Blurring the lines between reality and fiction, Canadian actress Sarah Polley’s documentary is easily the best film in her already impressive directorial catalog.  Stories We Tell is an incredibly personal film about family, specifically her own family dynamic.  It examines the subjectivity sometimes found in truth and the act of storytelling, being both highly-engaging, entertaining, and very emotional.  Stories We Tell delves into Sarah Polley’s deepest family secrets, and does it in such a real, revolutionary way.  Though it’s centered around a family that the audience knows nothing about, it feels deeply personal and familiar in a way I’ve never really felt while watching a documentary.  Sarah Polley examines the relationship between her birth mother and her father, and reveals that she is the child of a different man, the result of an affair between her mother and a Montreal film and theatre producer.  The film is peppered with faked archival footage of Polley and her family, shot convincingly on super 8 film and blurring the lines between real and fake perfectly.  On top of the examination of the relationships in her own life, Stories We Tell analyses the act and art of storytelling, and how stories can be so revealing, and often twisted and shaped by memory.  Stories We Tell is a masterpiece of modern documentary filmmaking, and one I think about very often.  It’s a love letter to a family, a mystery, and an analysis of storytelling all wrapped into one complex, touching film.  It may not be as easy to digest as some of the other films on my list, but I promise you won’t be disappointed by this one.

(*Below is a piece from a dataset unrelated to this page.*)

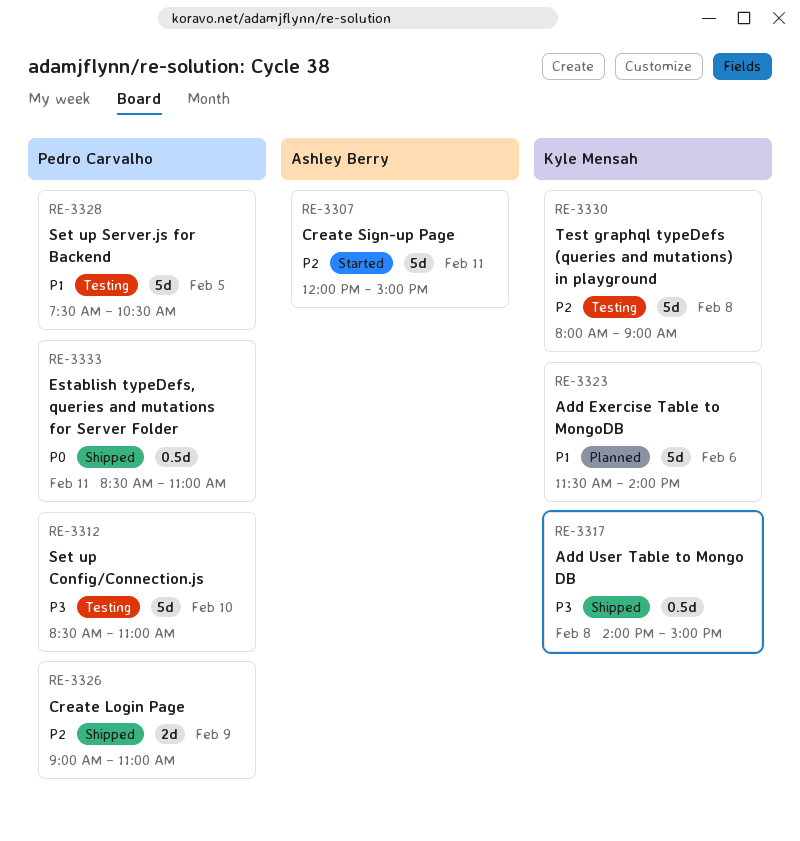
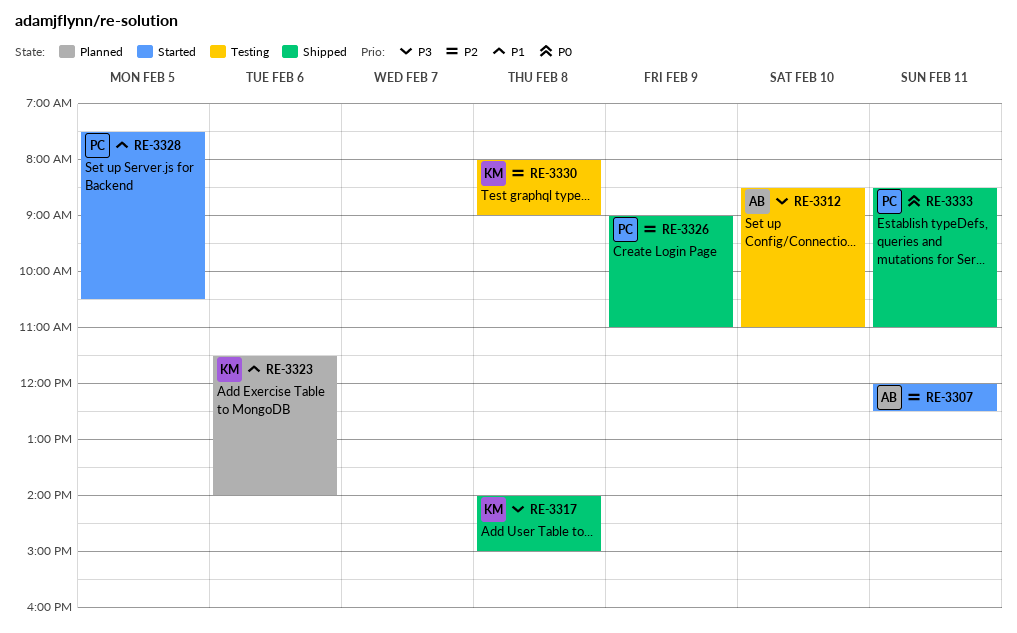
RE-3307, ends: 15:00 -> 12:30
RE-3312, owner: Pedro Carvalho -> Ashley Berry
RE-3328, status: Testing -> Started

For_all_mankind_dvd6. For All Mankind (1989)

Directed by: Al Reinhart

Starring: Jim Lovell, Russell Schweickart, Eugene Cernan, Michael Collins, Charles Conrad, Richard Gordon

For All Mankind is a unique film on my list, as it’s entirely composed of archival footage, all edited and stitched together to make up one beautiful documentary.  For All Mankind takes footage of NASA’s Apollo missions through the 1960’s and 1970’s, coupled with real mission recordings of the astronauts involved as well as narration by some of the men.  All this footage from different missions is seamlessly edited together to seem like one single epic mission to the moon.  For All Mankind focuses on the beauty of the distant planet Earth from the dark expanses of space, and features breathtaking visuals captured by incredibly brave pioneers of spaceflight.  If you know anything about me, you know that I adore all things space, so it’s no wonder this film is so high up on my list.  Throughout this wonderfully edited experimental film, viewers are treated to amazing views of small fires in the pitch-black Sahara desert, a quiet space-walk, a beautiful sunrise over the edge of the Earth, the first footsteps on the moon by Neil Armstrong, and the planting of the American flag on the moon’s desolate surface.  On top of these incredible images, we get to see astronauts in the hostile environments they thrive in, and get to take a look at the innovative technology of the time.  There’s not a single moment in For All Mankind that isn’t memorable or beautiful, especially in high-definition.  This documentary is a brilliant time-capsule, and is a must-see for anybody with an interest in space, NASA, and the moon.  For All Mankind is available on blu-ray through the Criterion Collection and comes highly recommended.